Our work stands atop the shoulders of giants. These are the tools that we found indispensable. You will too.

Source Code

Source code is available on Github. Please fork and extend as you please. We would appreciate hearing about anything you change!

Data Engineering

Twitter, Facebook, and Bitly all provide helpful APIs that we used for retrieving their content and data. We used Twython to access the Twitter API, and Beautiful Soup for finding older tweets. Python’s json module and the excellent pandas library were indispensible to our engineering effort.

Analysis

Python veterans will be unsurprised that much of our analysis employed pandas, matplotlib, and Seaborn.

Clustering & Prediction

We performed principal component analysis and generated our predictive models with scikit-learn. For prediction in particular, we relied on RidgeCV and RandomForestRegressor for our regression problems. We explored SVR as well but opted not to employ it in our final work.

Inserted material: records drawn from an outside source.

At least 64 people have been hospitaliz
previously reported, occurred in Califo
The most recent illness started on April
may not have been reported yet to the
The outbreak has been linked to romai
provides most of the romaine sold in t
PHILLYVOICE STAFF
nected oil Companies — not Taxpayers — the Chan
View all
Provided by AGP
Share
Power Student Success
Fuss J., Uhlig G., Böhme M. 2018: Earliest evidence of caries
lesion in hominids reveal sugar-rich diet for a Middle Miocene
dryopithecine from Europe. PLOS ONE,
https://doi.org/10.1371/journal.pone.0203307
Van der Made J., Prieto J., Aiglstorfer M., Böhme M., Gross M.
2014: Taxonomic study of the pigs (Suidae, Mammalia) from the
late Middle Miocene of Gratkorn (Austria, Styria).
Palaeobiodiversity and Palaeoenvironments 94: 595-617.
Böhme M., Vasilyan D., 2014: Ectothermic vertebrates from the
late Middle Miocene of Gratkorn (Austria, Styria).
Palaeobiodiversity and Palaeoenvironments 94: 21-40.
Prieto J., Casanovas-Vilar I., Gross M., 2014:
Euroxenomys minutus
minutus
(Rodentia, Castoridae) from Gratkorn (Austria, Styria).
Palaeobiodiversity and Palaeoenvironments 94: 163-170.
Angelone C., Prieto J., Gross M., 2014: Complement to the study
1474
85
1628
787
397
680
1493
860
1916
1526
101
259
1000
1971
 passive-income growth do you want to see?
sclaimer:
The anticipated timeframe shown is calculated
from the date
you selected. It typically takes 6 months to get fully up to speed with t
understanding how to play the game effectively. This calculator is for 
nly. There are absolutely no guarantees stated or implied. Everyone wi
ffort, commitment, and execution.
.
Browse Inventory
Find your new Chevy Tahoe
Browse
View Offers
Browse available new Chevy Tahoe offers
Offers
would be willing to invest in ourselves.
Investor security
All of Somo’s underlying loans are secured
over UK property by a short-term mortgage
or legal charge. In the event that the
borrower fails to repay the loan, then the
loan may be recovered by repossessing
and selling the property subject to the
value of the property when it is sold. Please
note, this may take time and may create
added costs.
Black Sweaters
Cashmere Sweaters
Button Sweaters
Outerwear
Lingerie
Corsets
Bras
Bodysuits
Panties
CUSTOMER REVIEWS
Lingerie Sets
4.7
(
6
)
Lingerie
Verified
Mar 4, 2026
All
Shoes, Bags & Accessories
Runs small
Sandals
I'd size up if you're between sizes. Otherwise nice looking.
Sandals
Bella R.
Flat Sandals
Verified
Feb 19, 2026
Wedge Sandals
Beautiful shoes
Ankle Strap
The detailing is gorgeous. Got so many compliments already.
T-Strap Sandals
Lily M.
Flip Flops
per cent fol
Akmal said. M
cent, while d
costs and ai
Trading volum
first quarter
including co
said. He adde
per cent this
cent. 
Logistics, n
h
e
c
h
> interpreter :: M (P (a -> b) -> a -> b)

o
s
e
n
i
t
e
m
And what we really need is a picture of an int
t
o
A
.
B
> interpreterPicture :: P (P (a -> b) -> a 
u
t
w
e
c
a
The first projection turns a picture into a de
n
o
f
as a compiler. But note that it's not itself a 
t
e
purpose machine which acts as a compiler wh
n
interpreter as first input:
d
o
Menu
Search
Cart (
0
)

Natural Language Processing

NLTK (the Natural Language Toolkit) was our workhorse for language processing. Our sentiment analysis efforts relied on the WordNet lexical database and SentiWordNet sentiment classifications (both included with NLTK’s data). Our topic modeling results owe a debt of gratitude to gensim.

Collaboration

This website is generously hosted on Github. We enthusiastically recommend this setup to any future CS 109 students who wander this way and read all the way down this page.